Seorang CEO sebuah perusahaan IT dari India berbicara dalam sebuah sesi
dengan para karyawan tentang filosofi ini. CEO tersebut termasuk dalam
50 orang paling berpengaruh dalam dunia bisnis di Asia (dirilis oleh
majalah Asiaweek).
Inti ceritanya: "CINTAILAH PEKERJAANMU, TAPI JANGAN PERNAH JATUH CINTA
KEPADA PERUSAHAANMU, KARENA KAMU TIDAK PERNAH TAHU KAPAN PERUSAHAANMU
BERHENTI MENCINTAIMU" Narayana Murthy.
Bagi yang tertarik membaca pandangan dia secara mendalam, berikut
kutipan kata-katanya:
Saya sering menjumpai orang-orang yang bekerja selama 12 jam sehari, 6
hari seminggu, atau lebih. Beberapa diantaranya melakukan hal tersebut
karena diburu-buru oleh deadline, memenuhi target yang telah ditetapkan.

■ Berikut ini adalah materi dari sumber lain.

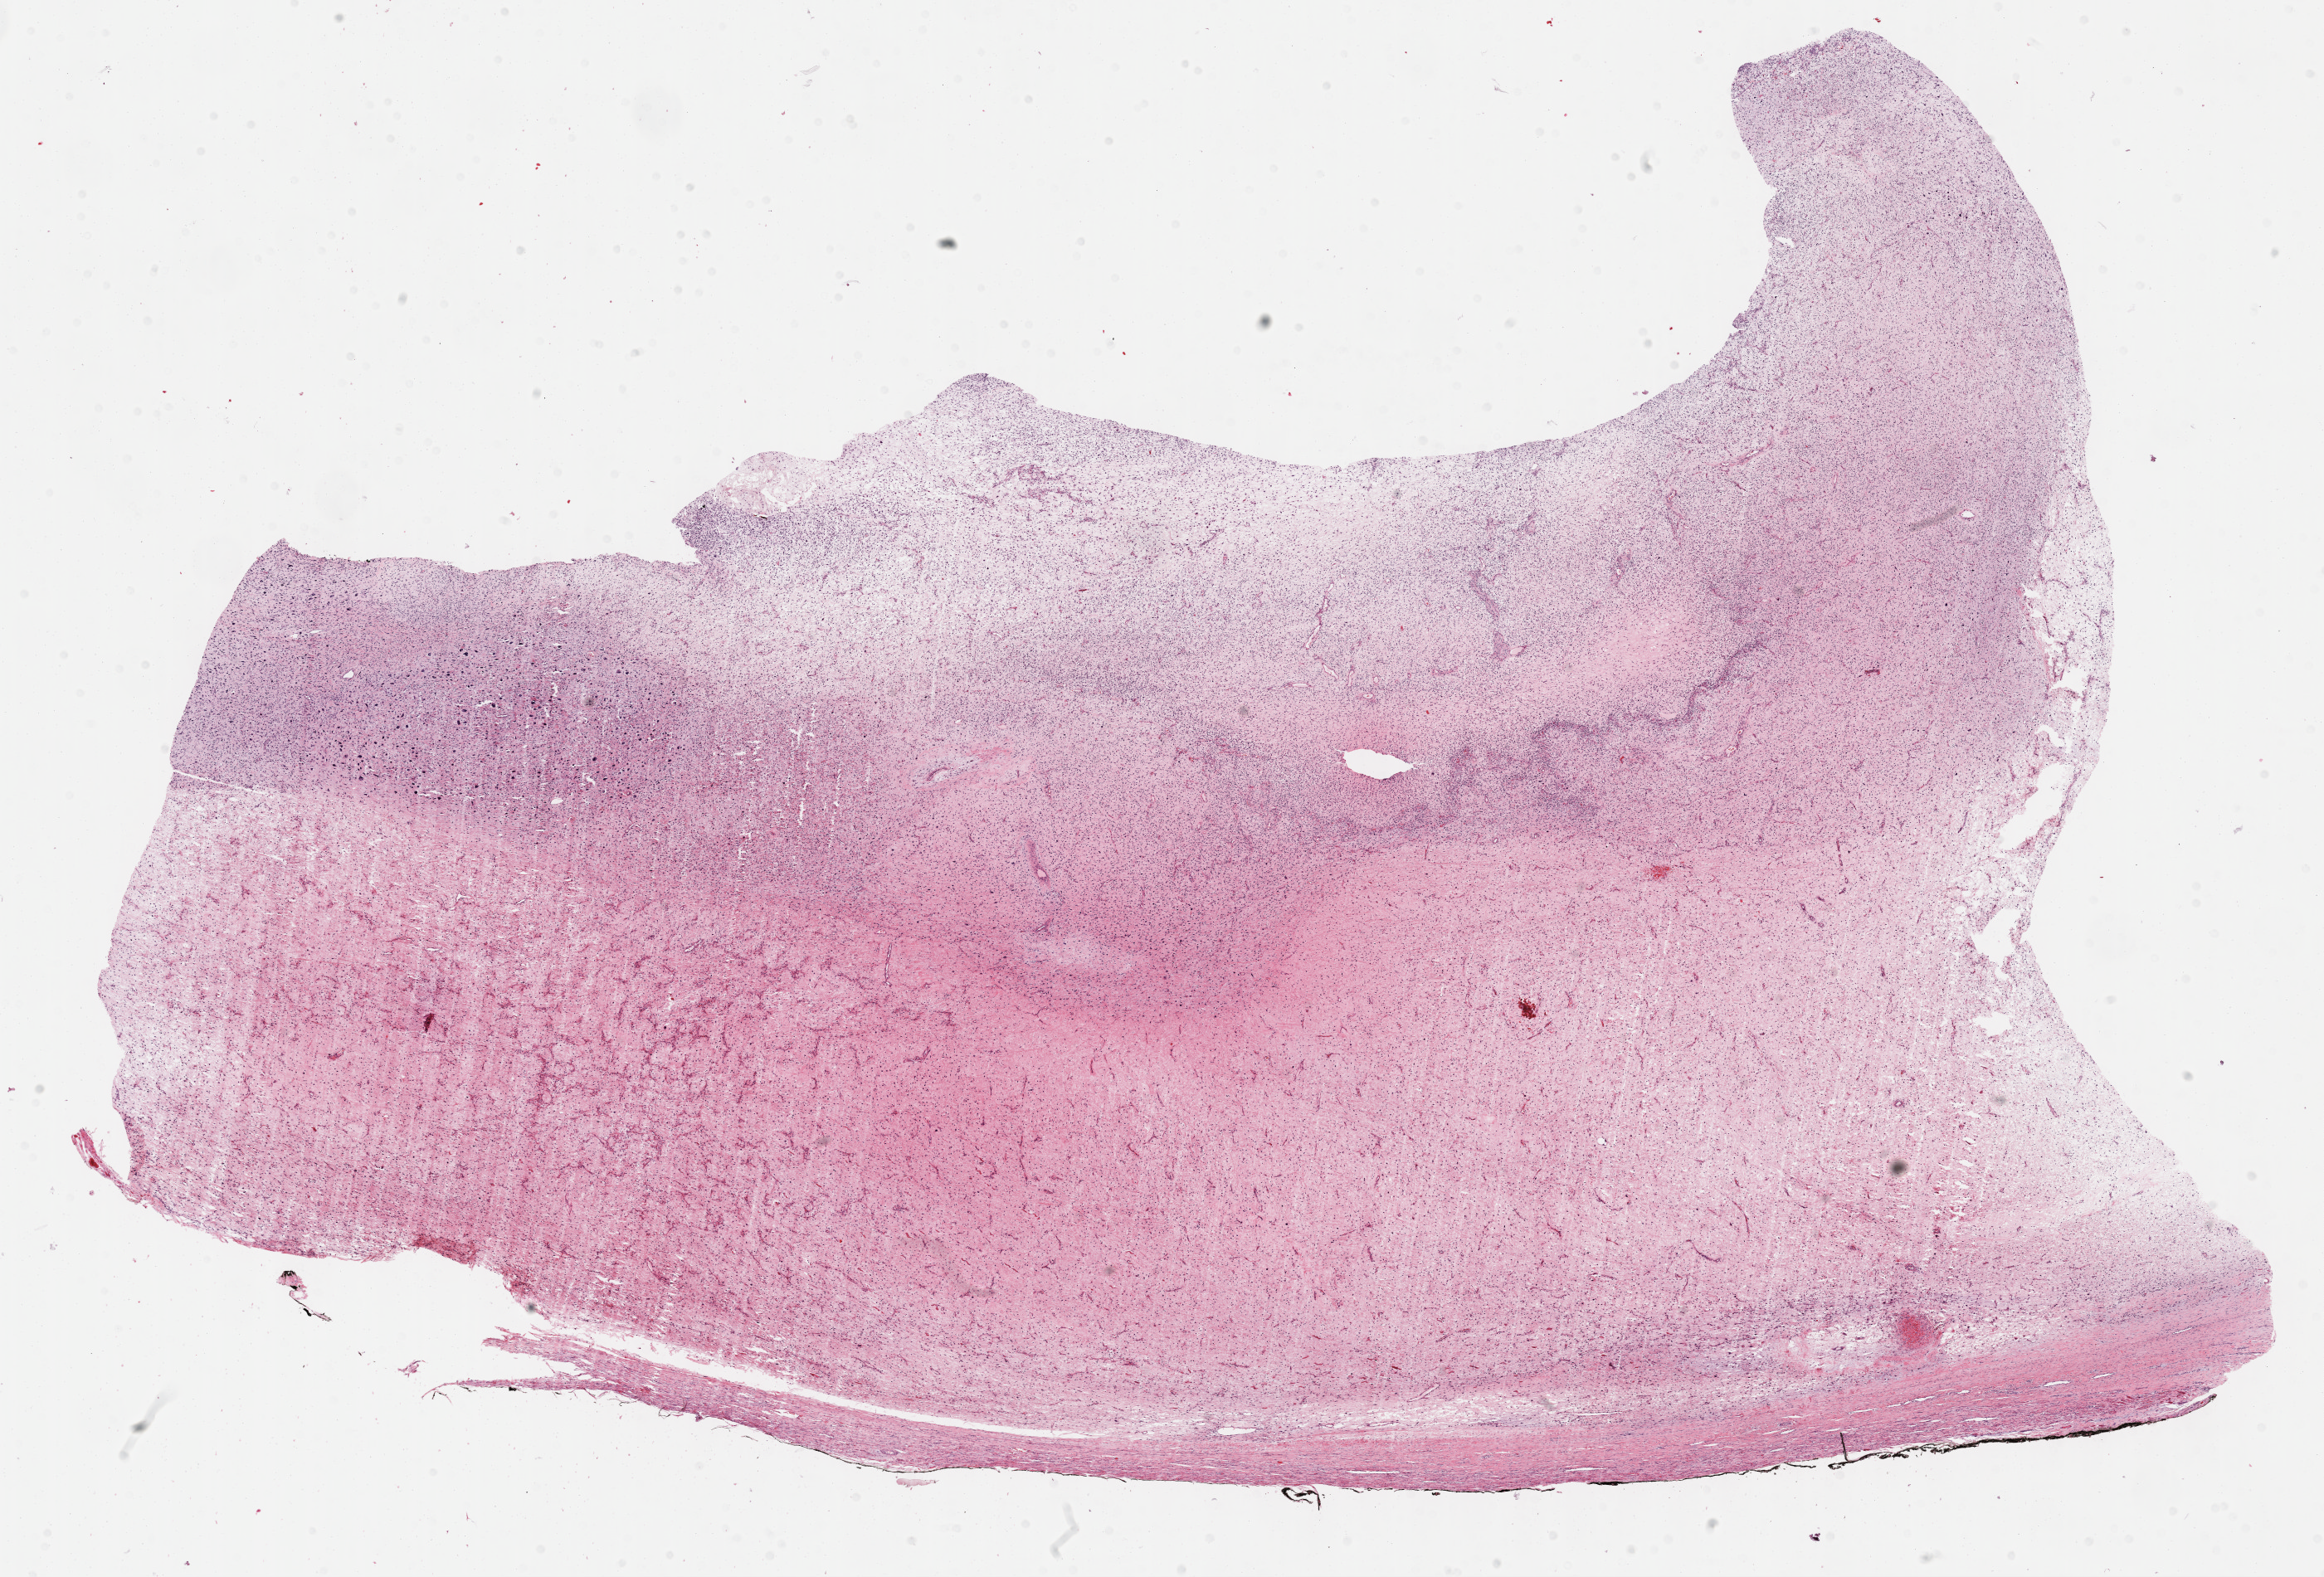
Whole-slide histology image, Hematoxylin and eosin (H&E) stained, shown as a low-resolution overview of the whole scanned area (about 22.7 x 15.4 mm, acquisition: 40x scan), FFPE section, primary tumour sample from the retroperitoneum and peritoneum. Male, age 57 years at initial diagnosis.
Histologic diagnosis: Fibromyxosarcoma (retroperitoneum).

Bagi mereka, waktu-waktu panjang yang penuh lembur bersifat
sewaktu-waktu saja. Ada pula yang menjalani jam-jam panjang dalam
hari-hari mereka selama bertahun-tahun: entah karena orang-orang ini
merasa telah mengabdikan diri sepenuhnya kepada pekerjaan, atau bisa
juga disebut workaholic.
Apapun alasan yang orang buat untuk bekerja lembur, kondisi tersebut
berpengaruh TIDAK BAIK kepada orang yang menjalani maupun
orang-orang sekitarnya. Berada dalam kantor selama berjam-jam dalam
rentang waktu yang lama, bisa menimbulkan potensi yang cukup besar bagi
yang menjalaninya untuk membuat kesalahan. Rekan-rekan saya yang saya
kenal sering bekerja lembur, sering membuat
kesalahan karena faktor kelelahan. Membetulkan kesalahan-kesalahan ini
tentu saja membutuhkan waktu dan tenaga tidak saja dari dirinya sendiri,
melainkan orang lain yang secara langsung maupun tidak langsung bekerja
bersamanya.
Masalah lain adalah orang-orang yang bekerja pada perusahaan yang
menetapkan waktu kerja yang ketat seringkali bukanlah orang-orang yang
secara pergaulan menyenangkan. Para karyawan dari perusahaan dengan tipe
seperti ini sering mengeluh atau komplain mengenai orang lain (yang
tidak bekerja sekeras mereka). Mereka menjadi mudah tersinggung, dan
mudah marah. Orang-orang lain menjauhi mereka. Perilaku semacam ini
secara organisasi tentunya merupakan masalah besar: hasil besar akan
dicapai oleh sebuah organisasi apabila ada jalinan harmonis dalam kerja
sama tim antar karyawannya, bukannya bekerja sendiri-sendiri dan saling
menjauhi.
Sebagai seorang pimpinan, saya harus membantu orang lain untuk
meninggalkan kantor tepat waktu. Langkah pertama dan terpenting adalah
sayalah yang harus memberi contoh dan pulang ke rumah tepat waktu. Saya
bekerja dengan seorang manajer yang menyindir orang-orang yang bekerja
lembur terlalu lama. Ajakannya menjadi kehilangan makna ketika
orang-orang menerima emailnya dan melihat jam email tersebut dikirim
ternyata jam 2 pagi.
Untuk mengajak orang melakukan suatu hal, langkah terpenting adalah
memberi contoh dengan melakukannya sendiri. Langkah kedua adalah
mengajak orang untuk menjalani hidup yang seimbang. Sebagai contoh,
berikut ini adalah langkah-langkah yang
menurut saya cukup membantu:
1. Bangun pagi, sarapan dengan menu yang baik, lalu berangkat bekerja..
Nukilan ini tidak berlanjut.